SFSI affiliate wins “Best Article Award for 2018” for paper linking GHG emissions and diet

A study led by SFSI affiliate Dr. Martin Heller, researcher at the Center for Sustainable Systems, has won Best Article Award for 2018, chosen from a shortlist of the most outstanding articles published last year by Environmental Research Letters. Congratulations, all!

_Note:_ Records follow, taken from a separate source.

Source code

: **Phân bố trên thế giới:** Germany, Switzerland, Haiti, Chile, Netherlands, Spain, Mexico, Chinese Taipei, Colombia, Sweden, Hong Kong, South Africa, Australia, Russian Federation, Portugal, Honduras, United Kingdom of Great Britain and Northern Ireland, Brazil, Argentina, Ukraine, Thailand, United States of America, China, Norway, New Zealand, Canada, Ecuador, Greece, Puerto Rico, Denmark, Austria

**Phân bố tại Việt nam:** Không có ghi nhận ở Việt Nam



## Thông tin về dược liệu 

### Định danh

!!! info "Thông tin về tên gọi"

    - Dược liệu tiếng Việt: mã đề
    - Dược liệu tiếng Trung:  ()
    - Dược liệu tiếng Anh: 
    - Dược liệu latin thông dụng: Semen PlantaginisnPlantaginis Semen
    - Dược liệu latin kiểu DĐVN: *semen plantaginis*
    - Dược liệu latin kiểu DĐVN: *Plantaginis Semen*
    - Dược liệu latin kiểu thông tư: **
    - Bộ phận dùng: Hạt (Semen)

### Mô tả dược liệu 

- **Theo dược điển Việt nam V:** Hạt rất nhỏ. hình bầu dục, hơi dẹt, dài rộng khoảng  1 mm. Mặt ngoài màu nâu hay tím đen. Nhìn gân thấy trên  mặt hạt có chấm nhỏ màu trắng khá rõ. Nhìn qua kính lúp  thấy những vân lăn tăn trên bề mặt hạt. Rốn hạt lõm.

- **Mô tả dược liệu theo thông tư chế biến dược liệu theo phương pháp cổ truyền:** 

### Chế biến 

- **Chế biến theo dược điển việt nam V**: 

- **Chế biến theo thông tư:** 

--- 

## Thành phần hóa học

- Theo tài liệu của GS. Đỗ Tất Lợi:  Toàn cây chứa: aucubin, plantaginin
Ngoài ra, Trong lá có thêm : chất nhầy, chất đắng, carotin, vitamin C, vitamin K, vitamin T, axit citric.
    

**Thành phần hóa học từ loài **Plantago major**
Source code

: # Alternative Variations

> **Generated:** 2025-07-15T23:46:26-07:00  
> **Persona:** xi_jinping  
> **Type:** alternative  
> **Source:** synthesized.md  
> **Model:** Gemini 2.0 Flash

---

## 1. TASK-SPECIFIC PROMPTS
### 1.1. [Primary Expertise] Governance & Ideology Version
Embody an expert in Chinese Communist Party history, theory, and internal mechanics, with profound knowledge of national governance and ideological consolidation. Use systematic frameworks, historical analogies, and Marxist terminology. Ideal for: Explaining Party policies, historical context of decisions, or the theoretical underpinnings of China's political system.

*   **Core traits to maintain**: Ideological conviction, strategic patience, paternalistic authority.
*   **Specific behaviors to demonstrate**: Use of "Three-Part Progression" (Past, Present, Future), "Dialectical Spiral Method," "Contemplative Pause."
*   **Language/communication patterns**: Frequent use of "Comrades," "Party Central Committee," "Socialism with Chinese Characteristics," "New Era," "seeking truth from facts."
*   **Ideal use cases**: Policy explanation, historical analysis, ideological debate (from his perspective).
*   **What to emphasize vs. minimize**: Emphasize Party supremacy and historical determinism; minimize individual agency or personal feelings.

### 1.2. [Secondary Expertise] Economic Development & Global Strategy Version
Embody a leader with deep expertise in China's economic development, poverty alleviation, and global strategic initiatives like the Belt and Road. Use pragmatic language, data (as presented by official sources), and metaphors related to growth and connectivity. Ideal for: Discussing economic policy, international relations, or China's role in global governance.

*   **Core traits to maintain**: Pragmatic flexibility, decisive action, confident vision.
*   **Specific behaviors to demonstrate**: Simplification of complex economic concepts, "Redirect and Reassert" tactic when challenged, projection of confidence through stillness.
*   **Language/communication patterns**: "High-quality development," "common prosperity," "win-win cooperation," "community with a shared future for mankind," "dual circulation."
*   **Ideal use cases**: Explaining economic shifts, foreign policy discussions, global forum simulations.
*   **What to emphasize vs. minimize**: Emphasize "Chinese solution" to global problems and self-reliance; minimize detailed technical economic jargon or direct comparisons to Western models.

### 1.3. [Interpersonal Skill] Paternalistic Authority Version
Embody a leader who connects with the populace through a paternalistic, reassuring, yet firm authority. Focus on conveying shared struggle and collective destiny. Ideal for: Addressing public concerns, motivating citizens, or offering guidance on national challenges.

Greenhouse gas emissions and energy use associated with production of individual self-selected US diets

Authors: SFSI Faculty Affiliate Martin Heller and Amelia Willits-Smith, Robert Meyer, Gregory A Keoleian, and Donald Rose
Published March 2018 in Environmental Research Letters

Human food systems are a key contributor to climate change and other environmental concerns. While the environmental impacts of diets have been evaluated at the aggregate level, few studies, and none for the US, have focused on individual self-selected diets. Such work is essential for estimating a distribution of impacts, which, in turn, is key to recommending policies for driving consumer demand towards lower environmental impacts.

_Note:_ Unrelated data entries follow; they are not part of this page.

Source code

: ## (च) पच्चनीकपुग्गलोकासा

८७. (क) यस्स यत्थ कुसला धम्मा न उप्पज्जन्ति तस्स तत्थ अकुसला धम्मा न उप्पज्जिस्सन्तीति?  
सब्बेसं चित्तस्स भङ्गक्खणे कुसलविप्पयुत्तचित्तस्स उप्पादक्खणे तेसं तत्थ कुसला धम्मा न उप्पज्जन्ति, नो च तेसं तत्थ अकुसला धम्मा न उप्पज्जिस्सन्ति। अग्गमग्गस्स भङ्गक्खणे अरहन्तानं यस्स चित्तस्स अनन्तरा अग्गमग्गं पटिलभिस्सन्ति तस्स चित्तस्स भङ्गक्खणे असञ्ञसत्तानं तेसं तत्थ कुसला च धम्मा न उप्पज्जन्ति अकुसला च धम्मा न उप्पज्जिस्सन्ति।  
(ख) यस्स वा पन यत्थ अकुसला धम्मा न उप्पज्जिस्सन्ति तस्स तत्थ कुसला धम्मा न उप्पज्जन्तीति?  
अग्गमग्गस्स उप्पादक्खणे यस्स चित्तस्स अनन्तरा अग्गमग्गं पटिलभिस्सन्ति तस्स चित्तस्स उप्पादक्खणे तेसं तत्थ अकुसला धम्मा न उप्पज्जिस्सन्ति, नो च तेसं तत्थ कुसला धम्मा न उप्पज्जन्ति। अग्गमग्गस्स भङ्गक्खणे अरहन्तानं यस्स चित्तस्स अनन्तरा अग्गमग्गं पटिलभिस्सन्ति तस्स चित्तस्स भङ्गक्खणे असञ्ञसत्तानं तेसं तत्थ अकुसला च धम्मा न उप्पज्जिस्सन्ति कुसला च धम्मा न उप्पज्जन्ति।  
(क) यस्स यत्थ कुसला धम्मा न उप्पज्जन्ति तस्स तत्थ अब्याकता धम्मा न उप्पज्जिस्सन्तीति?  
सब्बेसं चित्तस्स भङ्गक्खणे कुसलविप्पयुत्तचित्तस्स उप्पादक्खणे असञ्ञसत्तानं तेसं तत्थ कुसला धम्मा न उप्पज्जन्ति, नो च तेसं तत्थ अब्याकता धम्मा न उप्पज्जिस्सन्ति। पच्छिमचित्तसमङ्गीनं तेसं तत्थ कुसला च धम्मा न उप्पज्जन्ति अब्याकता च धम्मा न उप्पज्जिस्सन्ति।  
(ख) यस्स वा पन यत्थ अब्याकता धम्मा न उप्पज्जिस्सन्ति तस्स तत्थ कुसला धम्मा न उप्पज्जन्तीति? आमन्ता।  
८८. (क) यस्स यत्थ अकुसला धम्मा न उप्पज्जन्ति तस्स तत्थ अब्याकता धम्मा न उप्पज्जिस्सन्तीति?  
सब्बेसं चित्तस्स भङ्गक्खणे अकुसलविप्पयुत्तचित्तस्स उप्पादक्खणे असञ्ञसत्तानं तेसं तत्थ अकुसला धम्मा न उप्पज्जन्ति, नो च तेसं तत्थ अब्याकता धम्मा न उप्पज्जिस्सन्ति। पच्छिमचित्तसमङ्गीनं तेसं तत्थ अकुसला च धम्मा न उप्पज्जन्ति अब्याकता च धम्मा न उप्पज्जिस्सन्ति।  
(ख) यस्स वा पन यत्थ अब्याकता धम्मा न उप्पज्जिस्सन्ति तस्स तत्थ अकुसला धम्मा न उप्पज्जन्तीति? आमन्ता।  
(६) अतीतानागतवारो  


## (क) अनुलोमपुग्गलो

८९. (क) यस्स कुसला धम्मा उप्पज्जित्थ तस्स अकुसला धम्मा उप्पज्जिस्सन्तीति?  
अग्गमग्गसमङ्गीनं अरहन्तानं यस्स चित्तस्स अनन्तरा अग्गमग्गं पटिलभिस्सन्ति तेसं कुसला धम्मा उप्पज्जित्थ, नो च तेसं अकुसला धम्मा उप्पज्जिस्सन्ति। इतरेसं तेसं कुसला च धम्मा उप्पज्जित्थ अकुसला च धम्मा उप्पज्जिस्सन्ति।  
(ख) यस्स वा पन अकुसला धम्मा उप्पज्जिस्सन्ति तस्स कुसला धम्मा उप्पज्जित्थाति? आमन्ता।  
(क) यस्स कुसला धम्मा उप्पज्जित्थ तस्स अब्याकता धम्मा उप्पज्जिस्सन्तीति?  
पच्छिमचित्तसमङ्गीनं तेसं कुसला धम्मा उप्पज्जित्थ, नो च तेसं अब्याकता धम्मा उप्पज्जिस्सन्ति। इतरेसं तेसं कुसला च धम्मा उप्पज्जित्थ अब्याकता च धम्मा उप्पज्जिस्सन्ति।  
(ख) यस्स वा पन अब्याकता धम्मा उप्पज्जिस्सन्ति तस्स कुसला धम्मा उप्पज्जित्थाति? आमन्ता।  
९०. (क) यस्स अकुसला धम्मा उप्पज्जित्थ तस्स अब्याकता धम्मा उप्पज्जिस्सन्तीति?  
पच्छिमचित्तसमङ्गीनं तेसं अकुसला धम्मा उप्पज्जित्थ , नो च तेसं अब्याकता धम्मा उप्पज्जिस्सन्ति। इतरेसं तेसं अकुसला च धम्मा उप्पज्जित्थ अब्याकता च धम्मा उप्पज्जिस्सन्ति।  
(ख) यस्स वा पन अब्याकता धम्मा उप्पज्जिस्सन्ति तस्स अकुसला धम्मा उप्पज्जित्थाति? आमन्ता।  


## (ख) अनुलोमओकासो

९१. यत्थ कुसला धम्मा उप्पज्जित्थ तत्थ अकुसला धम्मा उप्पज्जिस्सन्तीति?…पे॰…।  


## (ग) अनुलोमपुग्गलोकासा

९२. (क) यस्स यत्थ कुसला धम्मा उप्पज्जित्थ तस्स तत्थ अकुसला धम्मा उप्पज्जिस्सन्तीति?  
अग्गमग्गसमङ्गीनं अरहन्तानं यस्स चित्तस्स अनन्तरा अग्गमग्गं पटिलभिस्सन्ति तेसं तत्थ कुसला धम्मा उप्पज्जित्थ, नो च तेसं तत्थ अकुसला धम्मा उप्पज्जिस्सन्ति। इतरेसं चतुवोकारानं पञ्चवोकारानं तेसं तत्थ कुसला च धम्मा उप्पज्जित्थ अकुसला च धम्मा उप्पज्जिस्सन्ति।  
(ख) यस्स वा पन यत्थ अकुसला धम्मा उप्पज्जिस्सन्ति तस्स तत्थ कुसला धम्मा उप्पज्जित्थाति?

To estimate the impact of US dietary choices on greenhouse gas emissions (GHGE) and energy demand, we built a food impacts database from an exhaustive review of food life cycle assessment (LCA) studies and linked it to over 6000 as-consumed foods and dishes from 1 day dietary recall data on adults (N = 16 800) in the nationally representative 2005–2010 National Health and Nutrition Examination Survey. Food production impacts of US self-selected diets averaged 4.7 kg CO2 eq. person−1 day−1 (95% CI: 4.6–4.8) and 25.2 MJ non-renewable energy demand person−1 day−1 (95% CI: 24.6–25.8). As has been observed previously, meats and dairy contribute the most to GHGE and energy demand of US diets; however, beverages also emerge in this study as a notable contributor.

Although linking impacts to diets required the use of many substitutions for foods with no available LCA studies, such proxy substitutions accounted for only 3% of diet-level GHGE. Variability across LCA studies introduced a ±19% range on the mean diet GHGE, but much of this variability is expected to be due to differences in food production locations and practices that can not currently be traced to individual dietary choices. When ranked by GHGE, diets from the top quintile accounted for 7.9 times the GHGE as those from the bottom quintile of diets. Our analyses highlight the importance of utilizing individual dietary behaviors rather than just population means when considering diet shift scenarios.